The new law on regional taxes and user fees approved by the parliament Tuesday is much better than its predecessor (Law No. 34/2000) because it stipulates more clear-cut provisions on what types of taxes and user fees regional governments are authorized to impose and on the distribution of tax and fee receipts among provincial, regency and city administrations.
Unlike the old law, which is vulnerable to misinterpretation, the new legislation is more clearly defined with regard to the division of taxing power between the provincial, regency and municipal governments. Over the past seven years, the central government had amended or annulled 1,065 regional bylaws and most of them were related to regional taxes and levies. The bylaws had been revised or canceled outright because they contradicted higher laws or were inimical to investment.
The new law stipulates 16 types of taxes and user fees regional administrations are authorized to impose but many of them are not completely new. Eleven of them are authorized for regency and city governments where local autonomy is anchored, with the other five mandated for provincial administrations.
The legislation does not fix a single rate for many regional taxes, but instead provides a range of rates, on a progressive basis, regional administrations can choose to suit local economic conditions.
The provincial administration of Jakarta, for example, is authorized to set the tax on each additional private motor vehicle for a single owner at a maximum rate of 10 percent to stem the car population growth in order to reduce traffic jams.

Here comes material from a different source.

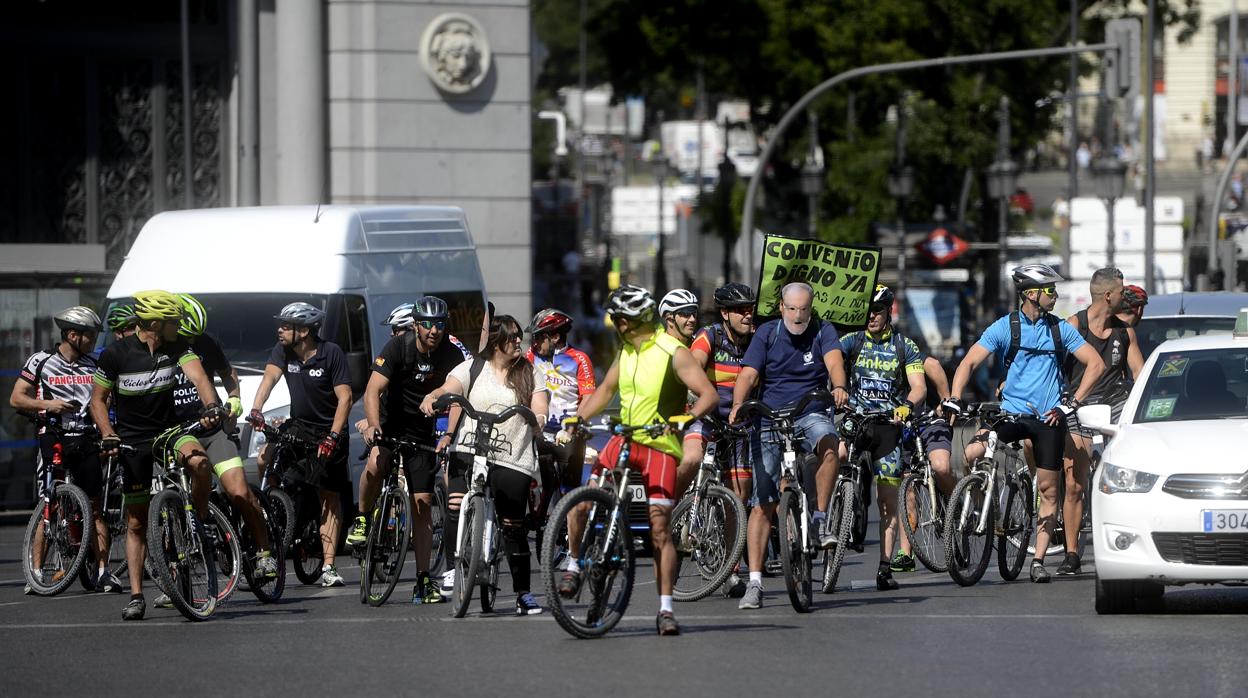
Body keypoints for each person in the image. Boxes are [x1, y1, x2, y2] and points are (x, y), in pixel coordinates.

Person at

But other provincial administrations can set the motor vehicle tax at a maximum rate of 2 percent, irrespective of the number of vehicles owned by a single individual or institution/organization. Based on the same thought process, parking fees for motor vehicles are set at a maximum 30 percent.
The enforcement of the new law will most likely be smoother because of the ample time given to regional administrations to prepare bylaws and institutional capacity to administer the taxes and to make adjustments for the impact of the local taxes.

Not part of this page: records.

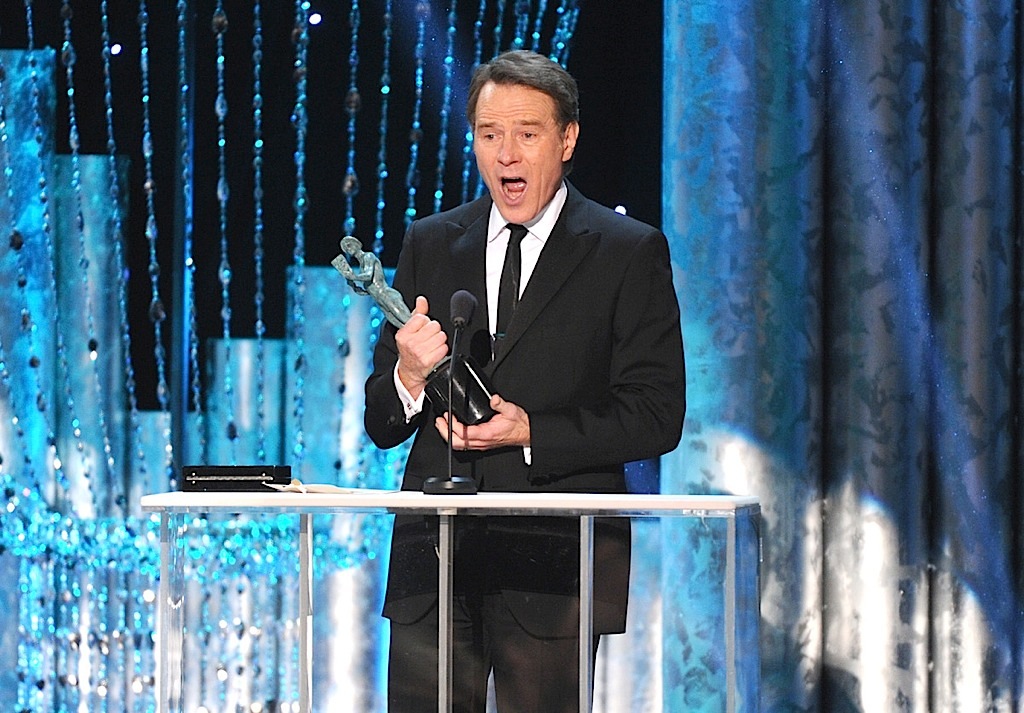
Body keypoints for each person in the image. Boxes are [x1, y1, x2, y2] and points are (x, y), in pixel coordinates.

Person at [363, 49, 686, 712]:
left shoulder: (627, 251)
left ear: (567, 139)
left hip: (554, 567)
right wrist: (407, 374)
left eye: (527, 134)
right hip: (435, 567)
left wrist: (532, 430)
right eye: (490, 135)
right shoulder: (431, 242)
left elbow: (656, 414)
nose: (506, 154)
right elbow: (381, 421)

The stipulation on regional tax on cigarettes, set at 10 percent of the central government-mandated excise tax, will be enforced only in 2014 to give adequate time for cigarette factories and tobacco farmers to make adjustments to cope with the expected fall in cigarette sales.
Likewise, the provision on property tax in urban and rural areas will be enforced only in 2014 to allow regional administrations to prepare their institutional capacity to administer this tax which is now managed by the central government. Yet the biggest benefit of the new law on regional taxes and user fees is not primarily the amount of revenues that can be collected, but the incentives provided to regional administrations to develop local economies.
This is because the amount of revenue that can be collected from the regional taxes is directly related to the development of the local economy. For example, receipts from regional taxes on hotels, restaurants, parking, advertisements, motor vehicles, fuel, entertainment and properties (land and buildings) are all positively correlated with the stage of the development of the local economy.
The strong and clear taxing power invested by the new law in provincial, regency and city administrations is really a great incentive for them to develop their local economies.